YANLIŞ UYGULAMALAR VE YOK OLMA SÜRECİ
Gencay Kasapçı’nın eserin peşini bırakmadığı, sık sık belediye ve valilikle iletişime geçtiği bilinir. 2009 yılında restore edilmesi düşüncesiyle yerinden sökülen heykel için tam anlamıyla bir yok olma serüveni de başlar. Bu tarihten sonra ilk olarak sanatçıdan habersiz eser restore edilmeye çalışılır. Ancak yanlış uygulamalarla heykel daha çok tahrip olur ve depoya kaldırılır. Depoya kaldırılan Portakal Ağacı heykelinin ne yazık ki akıbeti hakkında hiçbir bilgiye sahip değiliz. Eser, depoya kaldırıldıktan sonra tamamen kaybolur. Zaman zaman gündeme gelen heykel üzerine belediye, soruşturma yaptığını söylemesine rağmen bu soruşturmaların bir sonuca ulaşmadığına da defalarca şahit olduk.

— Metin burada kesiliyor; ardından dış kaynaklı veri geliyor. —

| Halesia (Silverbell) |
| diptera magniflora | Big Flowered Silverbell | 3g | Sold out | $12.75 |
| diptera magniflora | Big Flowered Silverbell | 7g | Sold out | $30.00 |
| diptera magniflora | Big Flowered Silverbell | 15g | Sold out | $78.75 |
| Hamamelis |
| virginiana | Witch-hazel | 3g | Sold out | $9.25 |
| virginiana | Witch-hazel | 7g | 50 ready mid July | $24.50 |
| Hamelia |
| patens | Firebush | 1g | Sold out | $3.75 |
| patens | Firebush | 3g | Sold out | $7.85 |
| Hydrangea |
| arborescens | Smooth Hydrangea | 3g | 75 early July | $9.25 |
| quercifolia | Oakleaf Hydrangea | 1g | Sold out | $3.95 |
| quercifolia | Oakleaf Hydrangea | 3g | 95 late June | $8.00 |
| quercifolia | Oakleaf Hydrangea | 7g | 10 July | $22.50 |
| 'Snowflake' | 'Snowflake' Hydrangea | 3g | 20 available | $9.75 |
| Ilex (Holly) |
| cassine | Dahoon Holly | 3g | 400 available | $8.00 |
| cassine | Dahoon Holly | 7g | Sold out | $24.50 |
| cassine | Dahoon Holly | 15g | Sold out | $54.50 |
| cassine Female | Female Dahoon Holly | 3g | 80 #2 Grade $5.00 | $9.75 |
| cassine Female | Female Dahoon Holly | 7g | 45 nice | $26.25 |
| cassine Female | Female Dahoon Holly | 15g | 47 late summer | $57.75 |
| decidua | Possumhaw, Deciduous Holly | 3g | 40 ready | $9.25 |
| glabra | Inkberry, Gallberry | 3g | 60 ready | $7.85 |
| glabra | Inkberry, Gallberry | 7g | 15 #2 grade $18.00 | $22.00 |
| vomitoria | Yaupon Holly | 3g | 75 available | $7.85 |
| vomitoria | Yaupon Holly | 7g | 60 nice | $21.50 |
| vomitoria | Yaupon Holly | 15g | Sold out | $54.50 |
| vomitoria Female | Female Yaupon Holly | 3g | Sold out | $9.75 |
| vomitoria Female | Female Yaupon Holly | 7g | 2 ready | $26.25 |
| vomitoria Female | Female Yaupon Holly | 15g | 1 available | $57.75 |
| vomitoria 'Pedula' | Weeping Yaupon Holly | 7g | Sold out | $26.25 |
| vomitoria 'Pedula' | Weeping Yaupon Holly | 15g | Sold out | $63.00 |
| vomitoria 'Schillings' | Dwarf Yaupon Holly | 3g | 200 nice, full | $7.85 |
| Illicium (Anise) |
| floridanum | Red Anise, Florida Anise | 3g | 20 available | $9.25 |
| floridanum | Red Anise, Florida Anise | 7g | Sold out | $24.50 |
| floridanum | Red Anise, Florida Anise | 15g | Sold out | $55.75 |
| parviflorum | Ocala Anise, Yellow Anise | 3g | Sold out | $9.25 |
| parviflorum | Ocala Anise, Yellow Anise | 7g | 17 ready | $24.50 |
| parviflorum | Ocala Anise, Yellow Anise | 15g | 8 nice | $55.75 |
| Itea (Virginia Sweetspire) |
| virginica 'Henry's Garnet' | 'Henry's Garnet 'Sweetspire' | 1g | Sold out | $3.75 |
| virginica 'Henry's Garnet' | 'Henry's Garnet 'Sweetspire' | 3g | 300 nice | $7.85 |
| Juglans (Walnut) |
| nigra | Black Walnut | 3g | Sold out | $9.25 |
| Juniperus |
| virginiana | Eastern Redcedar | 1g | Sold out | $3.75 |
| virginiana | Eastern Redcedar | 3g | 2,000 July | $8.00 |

YOK OLSADA KENT BELLEĞİNDE YERİNİ ALDI
Yazının başında kent belleği demiştik. Bugün yok olan Portakal Ağacı heykeli Mersin için önemli bir bellekti. Bir yandan kentin portakal bahçelerinden çarpık kentleşmeye doğru ilerleyen süreci gözler önüne serilirken diğer yandan ‘90’lar Türkiye’sinde kent ve kamusal sanat ilişkisinin bir belgesi niteliğindedir. Birçok insanın hafızasında yer eden bu heykelin yok olması ise kurumların en büyük ayıplarındandır.
Bu yazıda bir kez daha olsa Gencay Kasapçı’yı ve Portakal Ağacı heykelini anmak istedim. Heykel artık kentte olmasa da kentlilerin hafızasında yaşamaya devam etmektedir. Belleğimizde yaşayan bu eseri yazıyla ve fotoğraflarla gelecek kuşağa taşımış olalım.